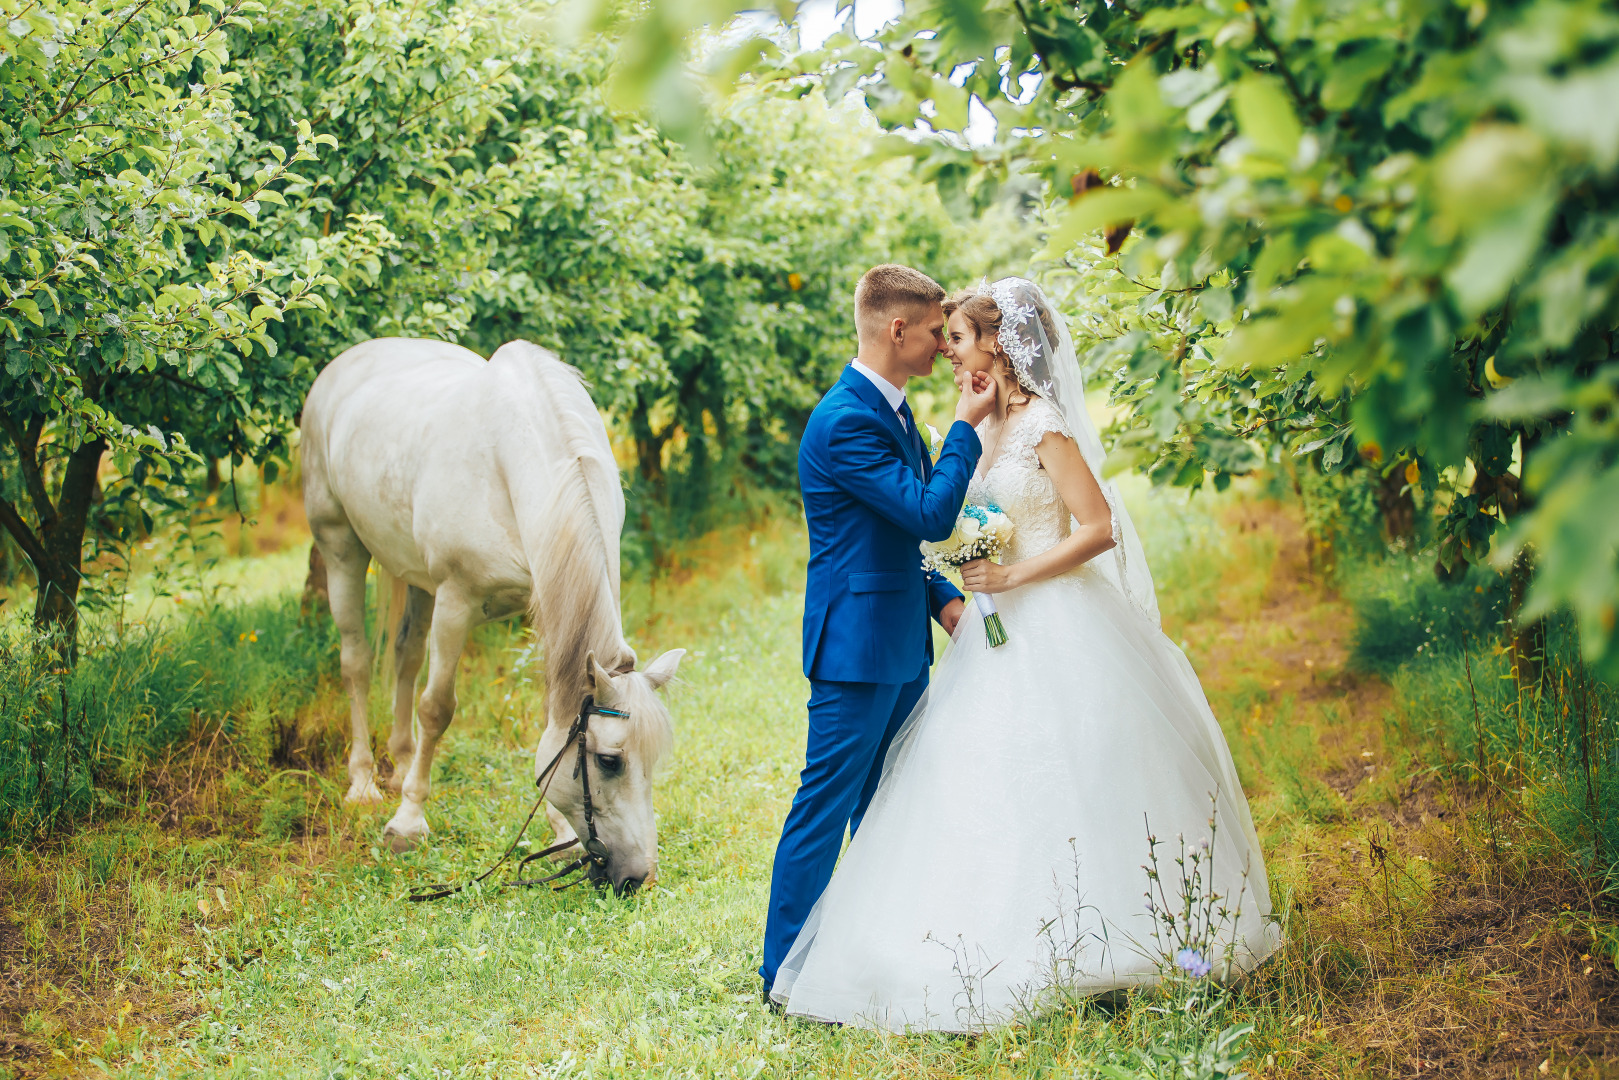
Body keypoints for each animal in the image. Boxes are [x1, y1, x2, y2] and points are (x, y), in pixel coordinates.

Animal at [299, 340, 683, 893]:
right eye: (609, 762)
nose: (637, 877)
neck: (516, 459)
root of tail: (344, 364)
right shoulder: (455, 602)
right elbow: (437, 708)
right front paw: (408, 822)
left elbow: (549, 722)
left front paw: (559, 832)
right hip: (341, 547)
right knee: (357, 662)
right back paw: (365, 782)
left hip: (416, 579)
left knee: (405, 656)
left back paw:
──────
» What to do
Copy nothing except the lines from the one with "left elbow: (549, 722)" through the end of the records; keep each exactly as it appears, first and last included.

» Answer to this exercise
left elbow: (549, 722)
left front paw: (559, 832)
right hip: (341, 547)
right knee: (357, 662)
right back paw: (365, 782)
left hip: (416, 579)
left knee: (405, 656)
left back paw:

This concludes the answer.